The editorial is titled, "Who Will Prevail in Minneapolis?" Then the entire editorial pretends that traditionalist leadership has always wanted a peaceful, respectful solution where everyone wins. As the title itself suggests, that simply is not fair or true. Here's why:
1. The entire editorial puts the word "centrist" in quotes. You know that putting something in quotes is a literary way to discount it. It means; "They call themselves centrists but we know they really aren't." Let me make this personal. In one of my last two appointments, the knock on me before I arrived was that I was too conservative. In another appointment the knock was that I was too liberal. I think that qualifies as centrist. Rev. Renfroe has boiled all theology down to one question. Do you approve of same-sex marriage and ordination? My answer is yes. And I also can say the creeds of the church without crossing my fingers behind my back. And I know many pastors and laity who can say that exact same thing. Renfroe must make this about progressives and traditionalists. In the real world there are many variations in-between.
2. Renfroe claims he and other traditionalist leaders want "a solution that has no winners or losers." I don't believe him. In fact, as I and others have previously shared, in 2004 Good News published a document that explicitly says a disadvantage to traditionalists leaving the denomination intact is that " It also leaves the United Methodist denomination somewhat intact". I want to state that again.
Good News, which Renfroe claims wants no losers, published a strategy document that explicitly says progressives must lose. And, in fact, when you listen to traditionalist rhetoric it is easy to understand why.
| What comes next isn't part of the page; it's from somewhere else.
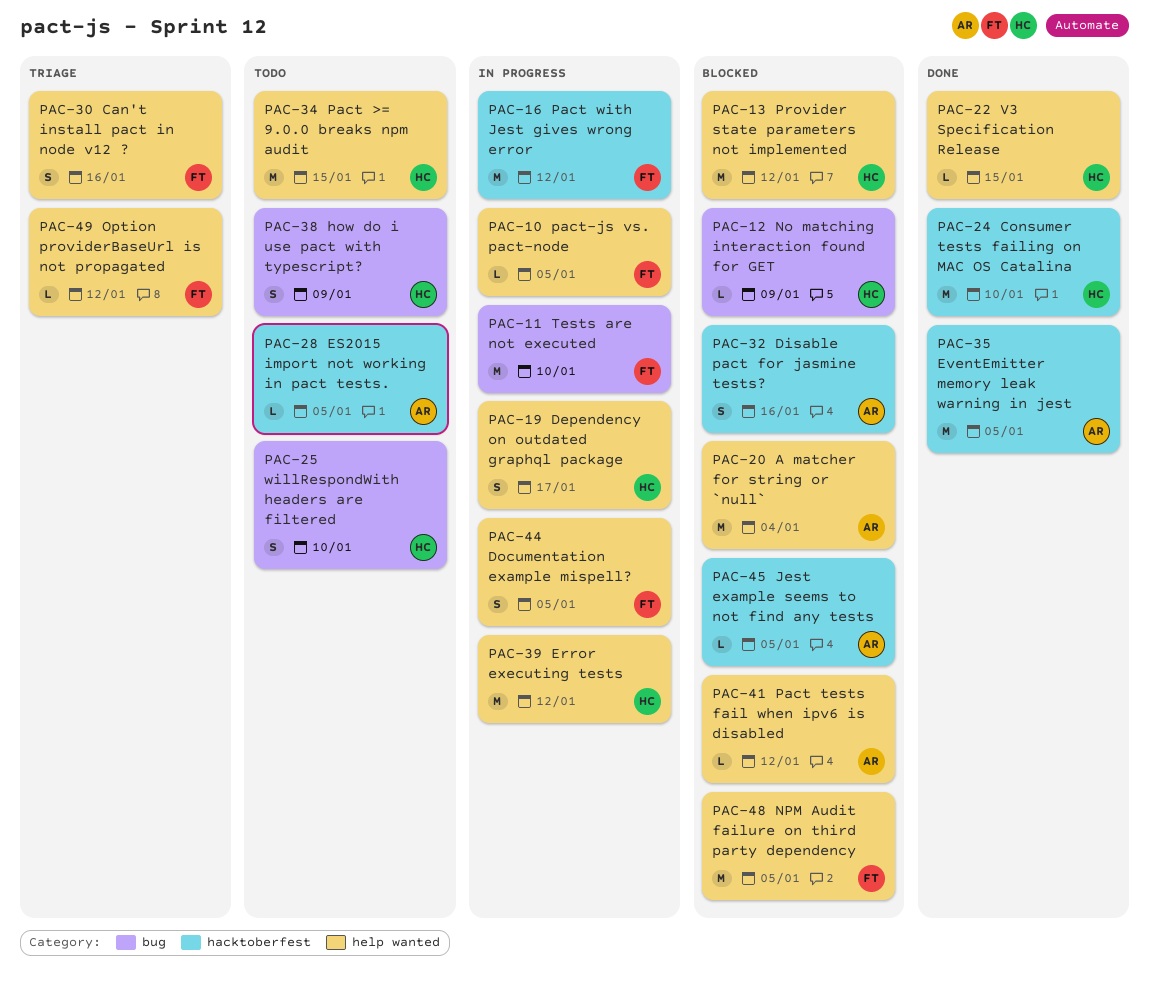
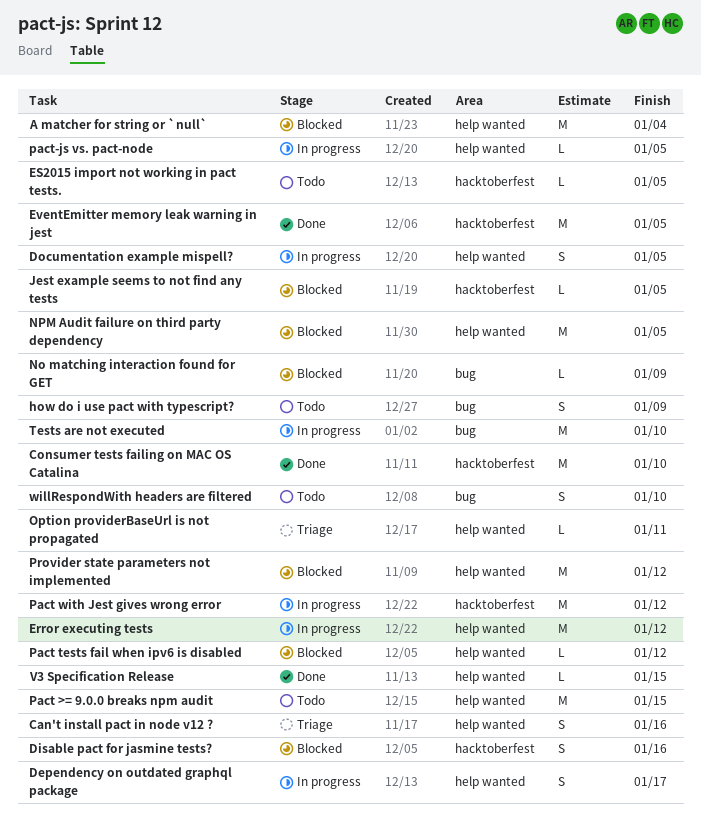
Option providerBaseUrl is not propagated, due: Jan 12 -> Jan 11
If those who favor full inclusion (progressives and many, many centrists) are truly distorting God's word and will then one can understand why they would want us to lose. We have previously been called false teachers by traditionalist leaders. Forgive me for finding it difficult to trust an organization that has called me and those who I agree with false teachers and our continuing existence as a denomination a disadvantage.
3. Renfroe asserts that centrists and progressives want "an abrasive and harmful fight they believe they can win." I can assure you that this is not the case. Most of us believed there were already appropriate ways for churches to withdraw from the denomination. Now it is clear that there must be a way for larger blocks of churches to form something new. No serious observer of our denomination will argue that there is a way forward where the entire denomination stays intact. It is not possible. The issue that remains is how we can best facilitate separation of those who must separate. The reason centrists and progressives believe that traditionalists are the ones who should separate is that they are the only group that has said they are willing to leave. This is why the centrist and progressive group UMC Next has a proposal that "provides a method for groups of churches to form new expression of Methodism." The door is open. We are willing to open it wider. And we will not call you false teacher or put your descriptors in quotes on the way out.
The Bottom Line
At the end of General Conference 2020 we will set the terms for the divorce. The traditionalist caucuses have consistently vilified centrists and progressives. We have consistently said that we really truly want to work together. They have refused. Because traditionalists have refused, the divorce must happen. A marriage cannot last if one party wants out. The remaining questions are 1) How many churches will choose to be United Methodist and how many will choose otherwise and 2) How will we divide the assets. UMC Next, the Indianapolis Plan, and other proposals all have different models to answer these questions. Don't let Renfroe or anyone else distract you from the reality.